観念アートの先駆者の一人、芸術家・松澤宥(ゆたか)さん(1922-2006)の企画展「私の死 松澤宥」が現在、芸大・美大受験予備校「マツモトアートセンター」(松本市大手1、TEL 0263-33-5511)内のギャラリーで開催されている。
代表的なコンセプチュアルアート(概念芸術)作品「私の死(時間の中にのみ存在する絵画)」(1970)を、同校代表の北澤一伯さんが当時のデータを参考にして再解釈を試みる。以前、歯科医院だったビル2階のフロアを改修し、展示空間を設けた。通りに面した1階のギャラリーにも同作品を、3階には蔵書「眼球譚(たん)/月球譚」などを展示する。
松澤さんは1964(昭和39)年に「夢の中で『オブジェを消せ』という啓示を受けた」といい、以降、言語や意味など非物質を媒体として表現活動を行うようになった。北澤さんは高校時代に名前を知り、20歳の時に松澤さんの作品を実際に見て衝撃を受けたという。「松澤さんの中では作品とは物体ではなく気持ち、概念なのだと思う」と話す。

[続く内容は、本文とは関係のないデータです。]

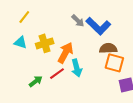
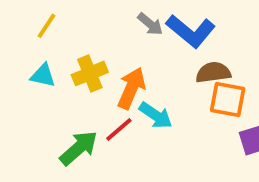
cyan arrow: (77, 68) -> (156, 115), turned -36
green arrow: (36, 81) -> (79, 148), size x1.5

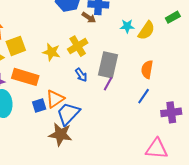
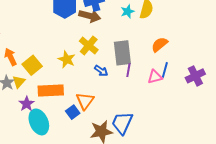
brown arrow: (89, 18) -> (90, 16), size x1.5
yellow star: (51, 52) -> (67, 59), turned 30
orange semicircle: (147, 69) -> (160, 45), turned 60
blue trapezoid: (68, 114) -> (122, 123), moved
pink triangle: (157, 149) -> (155, 77), moved, size x0.7

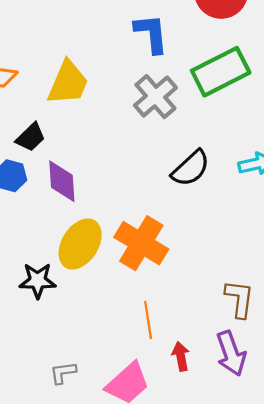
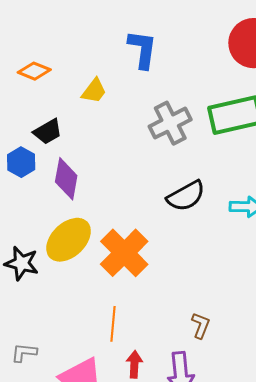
blue L-shape: (151, 34) -> (142, 49), moved
yellow trapezoid: (68, 83) -> (94, 91), size x0.6
brown L-shape: (239, 299) -> (201, 325), size x0.7

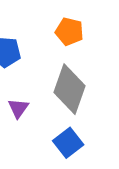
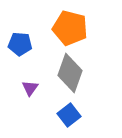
orange pentagon: (69, 32) -> (70, 28), size x1.6

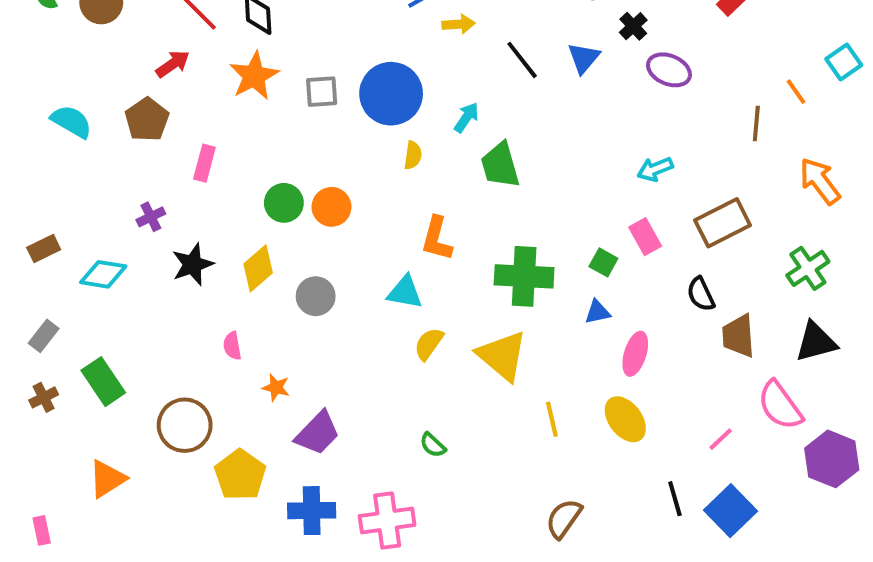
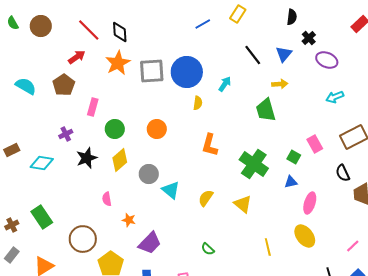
yellow arrow: (459, 24) -> (280, 84), moved
gray square: (322, 92) -> (152, 71), size x1.5
green trapezoid: (500, 165) -> (266, 110), moved
cyan arrow: (655, 169) -> (335, 97), moved
green circle: (284, 203) -> (115, 129), moved
green cross: (524, 276) -> (254, 164), turned 32
cyan triangle: (405, 292) -> (171, 190), moved, turned 30
gray rectangle: (44, 336) -> (12, 255), moved
yellow triangle: (502, 356) -> (243, 204), size x0.7
yellow line: (552, 419) -> (268, 247), moved

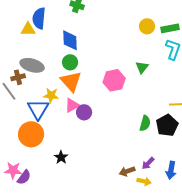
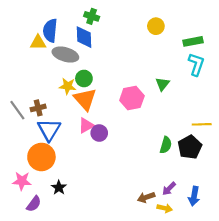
yellow circle: (147, 26) -> (156, 26), moved
blue diamond: (70, 40) -> (84, 37), moved
gray ellipse: (32, 65) -> (65, 55), moved
brown cross: (18, 77) -> (38, 108), moved
yellow star: (51, 95) -> (68, 86), moved
black star: (61, 157) -> (59, 188), moved
pink star: (13, 170) -> (22, 181), moved

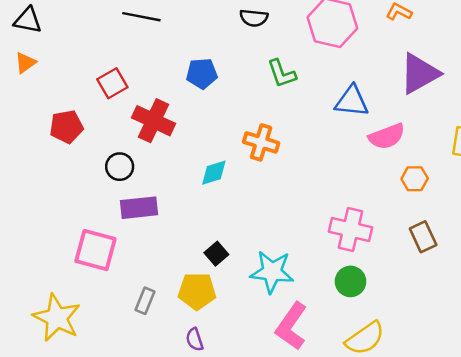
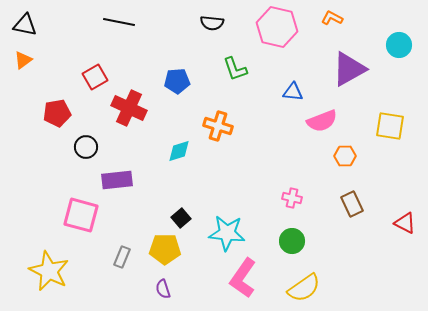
blue pentagon: (202, 74) -> (177, 81), moved
blue triangle: (352, 101) -> (293, 92), size x0.7
black circle: (120, 167) -> (86, 147), moved
pink cross: (351, 229) -> (292, 198), size x0.6

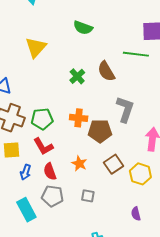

松澤さんは下諏訪町出身。今年は生誕100年に当たり、県内では長野県立美術館(長野市)で大規模回顧展「生誕100年 松澤宥」、下諏訪町では町立諏訪湖博物館・赤彦記念館など11の会場で「松澤宥 生誕100年祭」が開催されている。
同ギャラリーで松澤さんの展示をするのは4回目。北澤さんは「生涯にわたる試行に触れるためには、膨大な資料を基にさらに研究が必要」と考え、長期展望の一環と位置付けて定期的に開催している。同展は、ちょうど生誕100年に当たる2022年2月2日に開始。松澤さんがこだわっていたという「2」に掛けて、2階をメイン会場にしたという。
最終日の3月21日には、松澤さんにゆかりのある人を招いてトークイベント「アートカフェvol.123 『三 二 一 消滅』」を開く。アートカフェは月1回ペースで約10年開催しているイベントで、「123回目を3月21日に開くという数字の並びにも何かを感じる」と北澤さん。「見えないものを感じさせるのが美術。美術とは何かということを問い掛ける空間でもあるので、体感してもらえれば」とも。
営業時間は14時~18時。3月21日まで。